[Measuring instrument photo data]
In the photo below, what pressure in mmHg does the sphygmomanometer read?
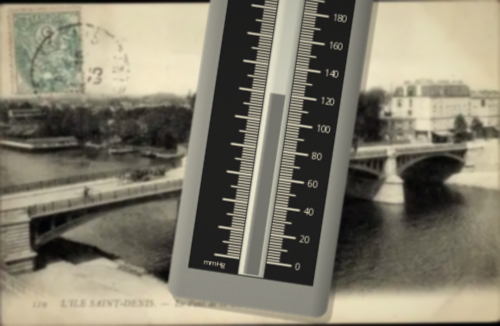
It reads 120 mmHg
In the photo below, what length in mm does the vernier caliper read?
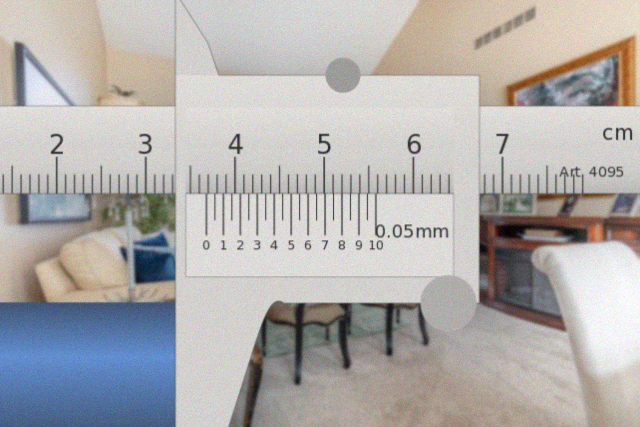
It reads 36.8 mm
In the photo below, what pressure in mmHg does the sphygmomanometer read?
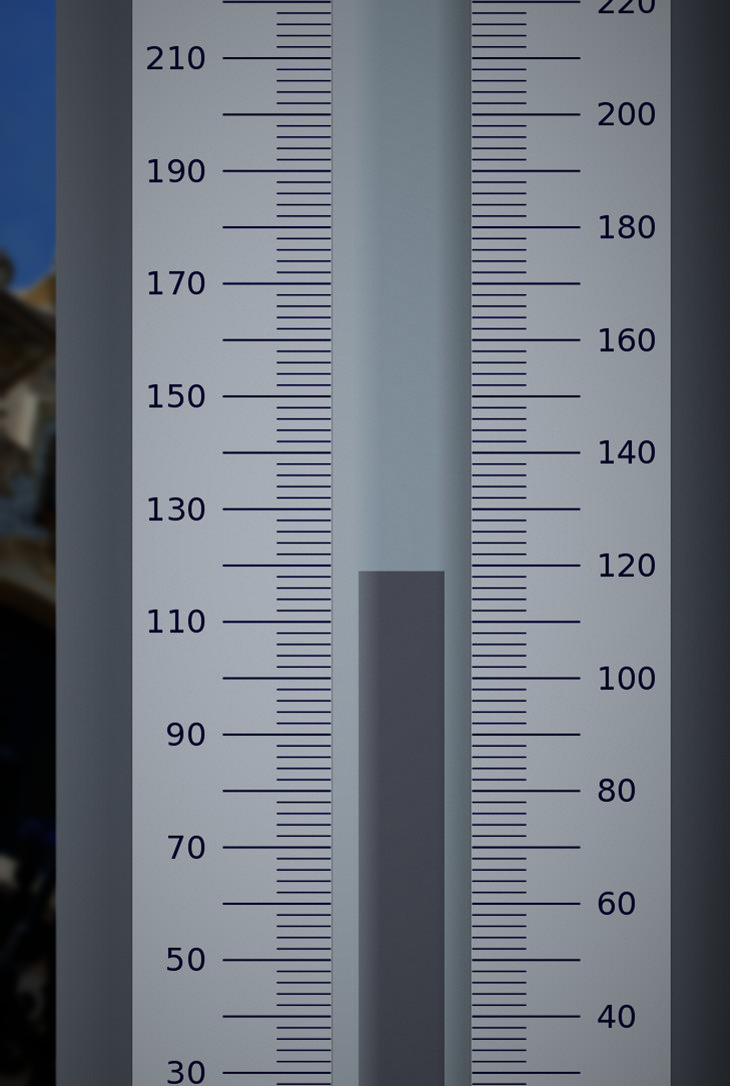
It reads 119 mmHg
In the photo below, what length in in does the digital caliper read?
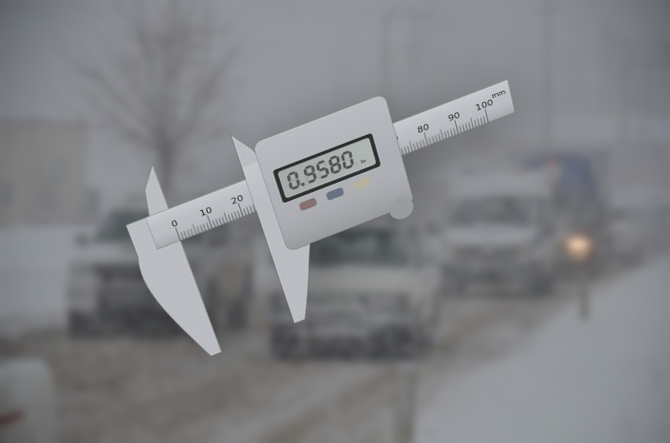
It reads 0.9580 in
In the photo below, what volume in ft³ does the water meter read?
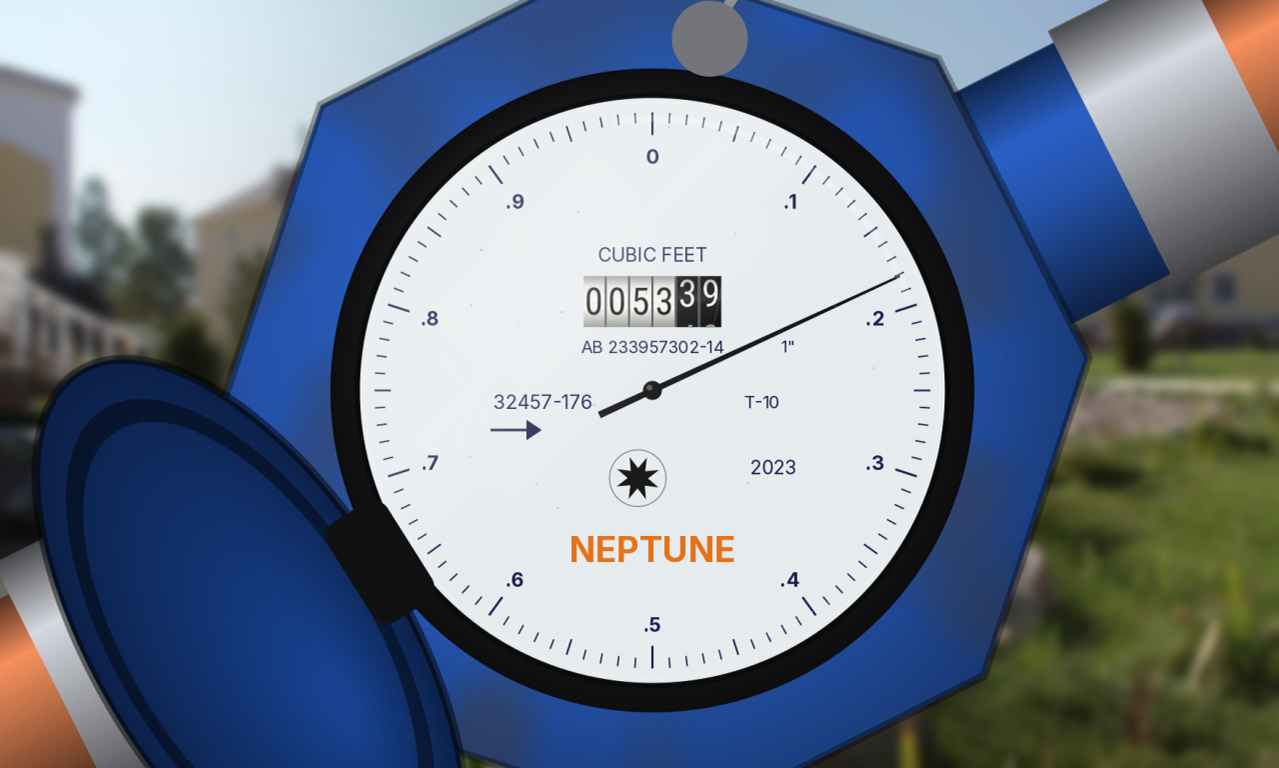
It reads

## [Your task]
Locate every line in the material above that includes the string "mmHg", and copy each of those lines.

## [Response to this exercise]
In the photo below, what pressure in mmHg does the sphygmomanometer read?
It reads 120 mmHg
In the photo below, what pressure in mmHg does the sphygmomanometer read?
It reads 119 mmHg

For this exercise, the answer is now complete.